■ YOUR TASK: Report every line in the entries below that contains the string "elements", matching uppercase and lowercase exactly.

(Element location data)
----------------

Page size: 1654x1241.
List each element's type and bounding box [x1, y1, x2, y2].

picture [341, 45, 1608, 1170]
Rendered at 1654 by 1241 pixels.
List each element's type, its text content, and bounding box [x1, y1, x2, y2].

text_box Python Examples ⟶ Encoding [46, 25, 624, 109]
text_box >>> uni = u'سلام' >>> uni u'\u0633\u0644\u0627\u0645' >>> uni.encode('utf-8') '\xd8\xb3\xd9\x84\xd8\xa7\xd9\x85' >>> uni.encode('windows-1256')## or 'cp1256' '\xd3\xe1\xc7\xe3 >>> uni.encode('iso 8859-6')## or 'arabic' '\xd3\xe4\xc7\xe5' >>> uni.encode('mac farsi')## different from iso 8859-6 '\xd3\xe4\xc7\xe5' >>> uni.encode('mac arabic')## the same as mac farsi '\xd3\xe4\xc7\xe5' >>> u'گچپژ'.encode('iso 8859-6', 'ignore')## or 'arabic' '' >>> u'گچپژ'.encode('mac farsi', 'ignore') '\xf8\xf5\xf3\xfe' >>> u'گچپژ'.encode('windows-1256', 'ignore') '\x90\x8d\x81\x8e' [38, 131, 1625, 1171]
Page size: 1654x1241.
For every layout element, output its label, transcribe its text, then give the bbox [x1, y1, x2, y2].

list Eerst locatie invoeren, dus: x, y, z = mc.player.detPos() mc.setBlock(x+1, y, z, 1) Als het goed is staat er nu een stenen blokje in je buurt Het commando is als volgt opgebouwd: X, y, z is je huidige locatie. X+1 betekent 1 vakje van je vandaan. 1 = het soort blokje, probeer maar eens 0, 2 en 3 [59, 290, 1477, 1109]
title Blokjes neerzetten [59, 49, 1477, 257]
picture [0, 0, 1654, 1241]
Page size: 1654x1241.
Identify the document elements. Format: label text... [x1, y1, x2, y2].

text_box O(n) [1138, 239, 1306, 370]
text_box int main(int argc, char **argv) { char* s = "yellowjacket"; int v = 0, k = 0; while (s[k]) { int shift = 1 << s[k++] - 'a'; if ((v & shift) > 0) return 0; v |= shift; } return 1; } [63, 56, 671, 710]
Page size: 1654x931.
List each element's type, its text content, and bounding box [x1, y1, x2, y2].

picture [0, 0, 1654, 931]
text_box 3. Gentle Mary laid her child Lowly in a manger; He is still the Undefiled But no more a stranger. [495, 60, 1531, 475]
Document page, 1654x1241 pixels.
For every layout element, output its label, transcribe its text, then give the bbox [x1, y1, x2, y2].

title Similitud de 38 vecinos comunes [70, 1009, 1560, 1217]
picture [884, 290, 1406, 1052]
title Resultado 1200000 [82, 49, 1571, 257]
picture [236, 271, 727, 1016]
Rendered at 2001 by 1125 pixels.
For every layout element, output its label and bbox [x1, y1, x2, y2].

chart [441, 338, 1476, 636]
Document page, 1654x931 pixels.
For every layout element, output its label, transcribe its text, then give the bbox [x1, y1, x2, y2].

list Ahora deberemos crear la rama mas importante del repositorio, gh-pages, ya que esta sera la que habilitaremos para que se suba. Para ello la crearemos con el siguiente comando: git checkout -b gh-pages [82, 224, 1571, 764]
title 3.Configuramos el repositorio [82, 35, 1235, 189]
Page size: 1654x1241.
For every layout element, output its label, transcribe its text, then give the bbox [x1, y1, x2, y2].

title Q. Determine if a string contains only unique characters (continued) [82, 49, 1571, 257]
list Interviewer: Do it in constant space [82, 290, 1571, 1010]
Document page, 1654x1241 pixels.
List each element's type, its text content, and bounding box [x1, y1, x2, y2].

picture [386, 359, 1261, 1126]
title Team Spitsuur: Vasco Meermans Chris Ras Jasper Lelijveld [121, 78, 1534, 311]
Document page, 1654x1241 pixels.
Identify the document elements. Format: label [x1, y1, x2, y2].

----------------

■ RESULT OF THIS TASK:
Identify the document elements. Format: label text... [x1, y1, x2, y2].
Identify the document elements. Format: label [x1, y1, x2, y2].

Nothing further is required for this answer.